UNRISD Conference on Social and Political Dimensions of the Global Crisis: Implications for Developing Countries

UNRISD Podcast: Global Crisis Conference I - Impacts, Coping Strategies and Livelihoods

24 November 2009 – The United Nations Research Institute for Social Development (UNRISD) hosted an international conference in Geneva on 12- 13 November 2009 to better understand the social and political dimensions of the current crisis and subsequent policy and institutional reforms, and their implications for developing countries. This podcast is the first in a series of five podcasts focusing on the some of the issues raised at the conference. It examines the impact of the crisis on the livelihoods of those in developing countries and looks at the coping strategies employed by people affected by the crisis in the developing world.

Please use the link to the right of this page to access the podcast. (17mins 42secs, MP3 file, 3.06mb)

Transcript of the podcast:

Maya Minwary:
You’re listening to the UNRISD podcast, and my name is Maya Minwary. This episode features excerpts from the first session of UNRISD’s conference on the, “Social and Political Dimensions of the Global Crisis: Implications for Developing Countries.” We’ll hear from UNRISD Director Sarah Cook and former UNRISD board member and current Assistant Secretary-General for Economic Development of UNDESA Jomo Kwame Sundaram, along with a panel of researchers as they address the impacts of the crisis, coping strategies and livelihoods of people during economic downturn.

The Global Financial Crisis emerged from the collapse of the bank and financial institutions in advanced economies, particularly in the US and UK. Initially, it was thought that developing countries, because of their weak ties with the financial global market, would be less affected by the crisis. However, it is now clear that multiple channels have transmitted the crisis to low and middle-income countries.

## Data shown

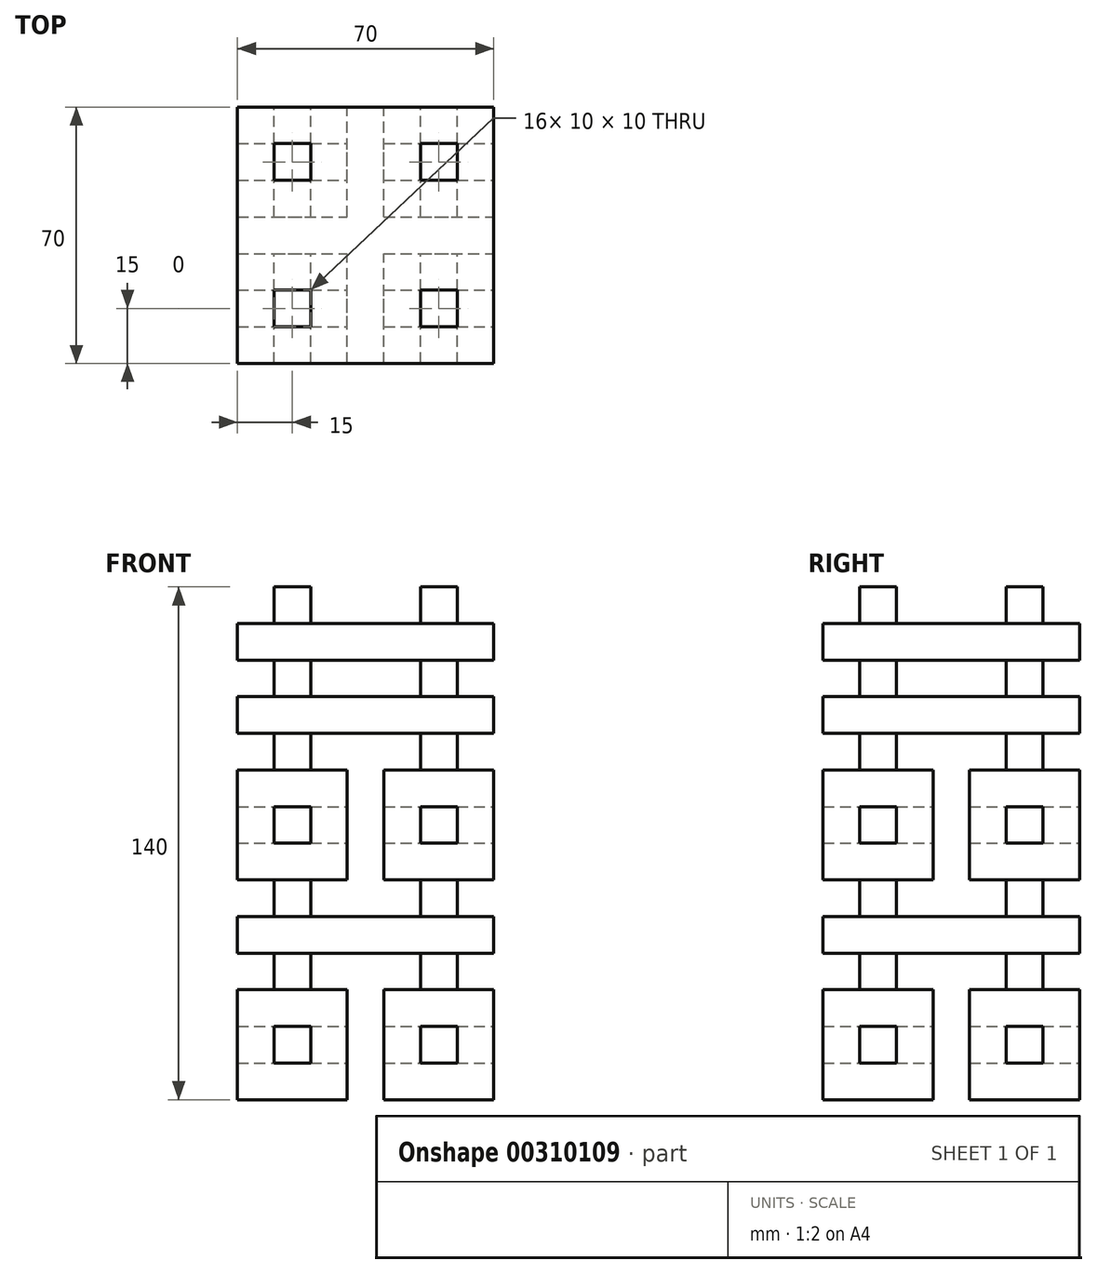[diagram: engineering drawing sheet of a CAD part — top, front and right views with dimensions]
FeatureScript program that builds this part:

## Short task A
Decide whether each statement agrees with the UNRISD podcast page, answering yes or no and quoting the words of the page that settle it: (i) the conference took place in Geneva on 12 and 13 November 2009; (ii) the podcast runs about thirty minutes; (iii) developing countries are still expected to be spared from the crisis.
## Short task B
According to the UNRISD podcast page, how many podcasts make up the series that this episode begins?
## Short task C
Go on with the UNRISD podcast page, starting right after its final sentence.
The material has no connection to the UNRISD podcast page.

## Exercise answer A
(i) Yes: "hosted an international conference in Geneva on 12- 13 November 2009"
(ii) No: "17mins 42secs"
(iii) No: "it is now clear that multiple channels have transmitted the crisis to low and middle-income countries"

## Exercise answer B
The series has five podcasts.

## Exercise answer C
Fiscal and monetary reforms have been the main focus of government strategies. Yet, the social and political dimensions of the financial crisis are as important in understanding the complex nature of the crisis and how governments as well as social actors in the South and North can best mitigate the current and future situation.

First, UNRISD Director Sarah Cook explains the urgency of addressing the social and political aspects of the crisis particularly its implication in developing countries by taking advantage of the space opened up by the crisis for a more equitable development agenda that will provide an alternative to the dominant neo-liberal discourse and policies.

Sarah Cook:
As we emerge out of the severe shock of the immediate crisis and we think that our financial institutions are stabilizing and our economies are stabilizing, there's a real danger of neglecting and ignoring or forgetting about the urgency of what this means for many poor people and many poor countries. And I think we can see the status quo already beginning to reassert itself, the danger of going back to business as usual and losing the space that has existed from the crisis to really come up with major alternative development policies which emphasize social and political aspects and that will ultimately, can lead to more sustainable and equitable development. So I think we need to move into this space quickly and I think this conference is an opportunity to do that. I think it's extremely important because it brings together people who are really working at a very micro level, understanding the impacts and the coping strategies, the resilience - or lack of resilience - at a very grassroots level. Along with people thinking about national level policies and the global environment and the broader political economy and sort of paradigm, discourse issues.

And so I hope that by bringing all of these aspects together, we can really start moving forward to a more thoughtful and coherent agenda. Where do we go in terms of our research and how to we influence the policy debate and spaces. And so hopefully in this conference we will start to formulate that agenda.

Maya Minwary:
Indeed, as developed nations are ready to officially announce the end of the recession caused by the crisis, experts predict that its ramifications are not over. Developing countries and rural economies in particular may continue to experience the direct and indirect shock of the crisis as markets remains volatile, while food and fuel prices continue to fluctuate.

With food security commitment in decline, the effect of the crisis has been particularly adverse in developing countries such as those in Africa, says Jomo Kwame Sundaram, former UNRISD board member and current Assistant Secretary-General for Economic Development for UNDESA.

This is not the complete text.